━━ Extrait à lire
Le gouvernement venait en effet d’inaugurer à Madgoul un forage d’eau de très grande capacité, une adduction, une école et un dispensaire, ce qui a été vécu par la population comme l’aube d’une ère nouvelle après des décennies de soif et d’épidémies. Tout ce rude parcours andabba-madgoul-bouya semblait tiré d’affaire de façon durable. Le sous-préfet Abdallah semble pourtant optimiste. « Les difficultés créées par le confinement et la fermeture de la frontière durant une période donnée finiront par disparaitre », dit-il. Mais il est important, ajoute-t-il que le gouvernement aide la population à abandonner peu à peu le charbonnage et les coupes de bois en reprenant la distribution de l’aide alimentaire et en relançant le transfert monétaire. « C’est à cause des difficultés rencontrées que les habitants de Madgoul ont commencé à pratiquer le charbonnage de façon inhabituelle pour subvenir à leurs besoins », souligne M. Abdoulkader, cadre du ministère de l’Agriculture qui faisait partie de la mission de Madgouil et qui a pris bonne note des arguments soulevés par les chefs locaux. Que faire ? Les responsables du ministère de l’Agriculture en charge de la mise en œuvre du programme de gestion des eaux et des sols connaissent ces rudes terres de la sous-préfecture de Dorra où la population prend soin depuis des générations des forêts d’acacia nilotica, Sassak en afar, qui constituent pour eux des ressources précieuses qui leur permettent de résister tant bien que mal aux sécheresses récurrentes. Les deux parties ont donc convenu de réglementer l’exploitation forestière afin de limiter les abus. Comme cela se faisait avant la Covid 19, il a été convenu que les Chefs coutumiers désignent le nombre d’exploitants et déterminent où et quand la quantité de bois marqué sera prélevée dans la forêt. A partir du 3 mars 2022, toutes les activités de charbonnage qui se faisaient à l’intérieur de la forêt ont été stoppées.Aucune activité de charbonnage ne peut avoir lieusans une autorisation préalable des chefs coutumiers et ce en dehors des forêts d’acacias.
L’équipe du projet est désormais chargée d’encadrer et suivre les exploitants dans l’utilisation de technologies saines non destructrices du site dans lequel la production de charbon de bois sera effectuée.
Autre point important, les représentants du ministère de l’Agriculture et les autorités administratives régionales ont convenu lors de cette réunion du 2 Mars de prendre contact avec le programme alimentaire mondial afin que l’aide alimentaire soit de nouveau distribuée de façon régulière à la population. « Une réunion doit avoir lieu à ce sujet incessamment sous peu et pour ce qui concerne le transfert monétaire, le gouvernement, par la voix de la ministre en charge des solidarités et des affaires sociales, Madame Ouloufa, s’est engagé à en accélérer la relance et nous en sommes heureux », souligne le sous-préfet Abdallah Kamil. Ce dernier est convaincu que si les choses redeviennent normales, les difficultés créées par la folle année du COVID appartiendront au passé.
Car le sous-préfet Kamil tout comme l’équipe du ministère de l’Agriculture, ne doute pas du bon sens et de la fibre écologique des populations locales qui ne touchent qu’en dernier recours à la flore. Avec la mise en œuvre des recommandations de la réunion du 2 Mars, nul doute que les choses rentreront dans l’ordre.
━━━━
━━ Documents d'étude
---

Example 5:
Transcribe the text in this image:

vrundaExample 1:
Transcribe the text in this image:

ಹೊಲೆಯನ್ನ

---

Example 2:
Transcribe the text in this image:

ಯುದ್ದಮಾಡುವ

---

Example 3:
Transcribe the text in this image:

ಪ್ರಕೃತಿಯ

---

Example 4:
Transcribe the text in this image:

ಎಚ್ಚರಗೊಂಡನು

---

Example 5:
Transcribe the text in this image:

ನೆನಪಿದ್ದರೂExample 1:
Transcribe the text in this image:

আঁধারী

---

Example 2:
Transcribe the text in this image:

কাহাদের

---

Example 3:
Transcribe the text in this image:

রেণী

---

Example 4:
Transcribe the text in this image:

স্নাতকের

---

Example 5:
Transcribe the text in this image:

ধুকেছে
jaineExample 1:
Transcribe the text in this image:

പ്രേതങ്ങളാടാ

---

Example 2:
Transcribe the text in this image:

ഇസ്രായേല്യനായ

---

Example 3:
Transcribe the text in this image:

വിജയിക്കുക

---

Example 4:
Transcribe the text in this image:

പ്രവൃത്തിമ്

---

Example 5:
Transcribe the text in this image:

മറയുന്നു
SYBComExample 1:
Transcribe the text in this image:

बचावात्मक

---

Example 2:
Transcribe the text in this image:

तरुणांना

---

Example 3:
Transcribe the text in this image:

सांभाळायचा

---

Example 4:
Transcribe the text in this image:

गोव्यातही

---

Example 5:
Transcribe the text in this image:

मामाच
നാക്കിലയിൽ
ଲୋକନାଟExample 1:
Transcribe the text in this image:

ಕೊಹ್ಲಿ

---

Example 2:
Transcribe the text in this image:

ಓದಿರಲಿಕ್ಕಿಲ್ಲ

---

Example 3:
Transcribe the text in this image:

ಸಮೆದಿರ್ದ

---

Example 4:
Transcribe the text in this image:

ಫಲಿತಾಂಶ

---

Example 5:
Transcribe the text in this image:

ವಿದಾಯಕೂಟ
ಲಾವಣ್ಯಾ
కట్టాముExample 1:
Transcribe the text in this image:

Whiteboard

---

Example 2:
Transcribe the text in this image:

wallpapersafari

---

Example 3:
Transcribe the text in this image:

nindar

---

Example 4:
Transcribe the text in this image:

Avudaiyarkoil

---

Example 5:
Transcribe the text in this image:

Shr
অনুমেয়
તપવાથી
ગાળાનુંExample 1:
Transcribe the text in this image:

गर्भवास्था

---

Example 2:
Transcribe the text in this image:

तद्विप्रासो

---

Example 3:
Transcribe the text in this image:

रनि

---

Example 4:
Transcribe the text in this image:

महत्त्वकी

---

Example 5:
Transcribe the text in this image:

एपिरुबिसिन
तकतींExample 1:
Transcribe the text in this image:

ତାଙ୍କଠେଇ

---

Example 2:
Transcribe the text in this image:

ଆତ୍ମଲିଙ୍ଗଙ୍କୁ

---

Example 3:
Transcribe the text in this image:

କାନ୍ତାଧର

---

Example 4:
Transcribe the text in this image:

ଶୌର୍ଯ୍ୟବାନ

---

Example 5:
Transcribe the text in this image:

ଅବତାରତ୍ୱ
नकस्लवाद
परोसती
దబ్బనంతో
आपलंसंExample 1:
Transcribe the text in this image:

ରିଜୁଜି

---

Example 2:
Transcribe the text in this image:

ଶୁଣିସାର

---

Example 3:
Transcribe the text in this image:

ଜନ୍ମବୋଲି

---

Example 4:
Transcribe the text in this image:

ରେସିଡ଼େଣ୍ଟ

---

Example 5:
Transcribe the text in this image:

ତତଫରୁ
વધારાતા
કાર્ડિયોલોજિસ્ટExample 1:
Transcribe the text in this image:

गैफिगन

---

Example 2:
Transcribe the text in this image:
━━━━
▶ [Questions à traiter]
• a. Indiquez si chacune des affirmations suivantes concorde avec l'extrait, en répondant par oui ou par non et en citant les mots décisifs du texte : (i) la réunion dont il est question s'est tenue le 2 mars ; (ii) le charbonnage est désormais permis à l'intérieur des forêts d'acacias, avec l'accord des chefs coutumiers ; (iii) Sassak est le nom afar de l'acacia nilotica.
• b. Recopiez, dans l'extrait, le passage allant de « L’équipe du projet » jusqu'à « bois sera effectuée. ».
Ces enregistrements proviennent d'une autre source.

▶ [Corrigé des tâches]
• a.
(i) Oui : « lors de cette réunion du 2 Mars ».
(ii) Non : « et ce en dehors des forêts d’acacias ».
(iii) Oui : « acacia nilotica, Sassak en afar ».

• b.
L’équipe du projet est désormais chargée d’encadrer et suivre les exploitants dans l’utilisation de technologies saines non destructrices du site dans lequel la production de charbon de bois sera effectuée.